Daí, a tentativa de retornar essa noção jurídica implica trazer de volta costumes que asseguravam aos homens poder “lavar a honra”, supostamente atingida por suas companheiras. Explorar a conduta moral de mulheres vítimas de agressões e de feminicídio é uma estratégia de querer desonrar a história de vida dessas mulheres depois de mortas e revela o que se pretende ocultar: assegurar novamente a “naturalização” pela sociedade de um tratamento desigual de homens e mulheres perante a lei. É, também, uma estratégia para derrubar, um a um, os direitos conquistados pelas mulheres na Constituição de 1988, que garantiu o preceito ético universal de que homens e mulheres são iguais diante da Lei.

Com base nisso, o Movimento QANM vem, intransigentemente, defender que assassinos devem ser julgados com base nas leis do país, incluindo aí, a prática do feminicídio. Essa decisão do STF, no caso de Nova Era/MG, favorável ao agressor, quase assassino, mostra o nocivo espraiamento contemporâneo de ideias conservadoras em desfavor aos direitos da mulher, tão duramente conquistados nas últimas décadas pela ação de movimentos feministas e democráticos.
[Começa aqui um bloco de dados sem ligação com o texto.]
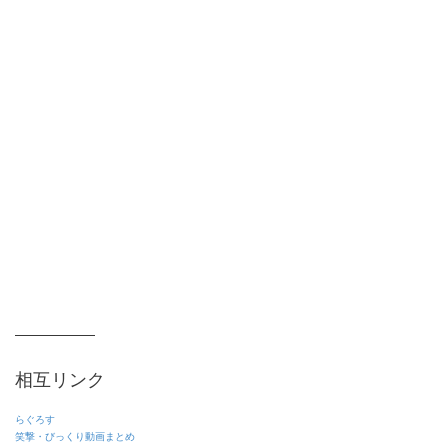
相互リンク
らぐろす
笑撃・びっくり動画まとめ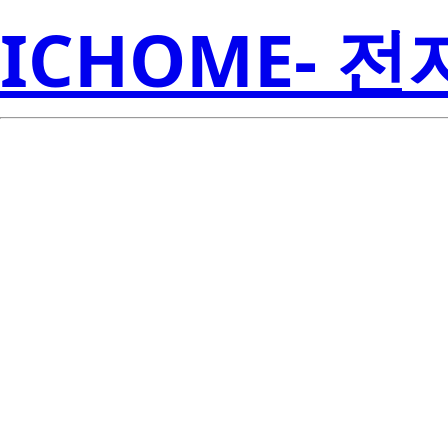
ICHOME- 
2P4M(DM)-A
O STF, ao referendar uma decisão do júri popular, mesmo que baseado em leis e normas constitucionais, emite um sinal misógino para toda a sociedade: homens podem matar mulheres pela justificativa de que o corpo; a vida dessas mulheres lhes pertencem “por direito”.

Por tudo isso, o Movimento Feminista Mineiro QANM protesta veementemente contra essa decisão que ressuscita a abominável e controversa figura jurídica da "defesa da honra", pois há divergência de entendimento entre os ministros do STF: dois deles questionaram a decisão dos pares, a exemplo de Barroso, que justificou seu voto contrário por “não querer viver numa sociedade em que homens matam mulheres e saem soltos". Nós, do QANM, também não.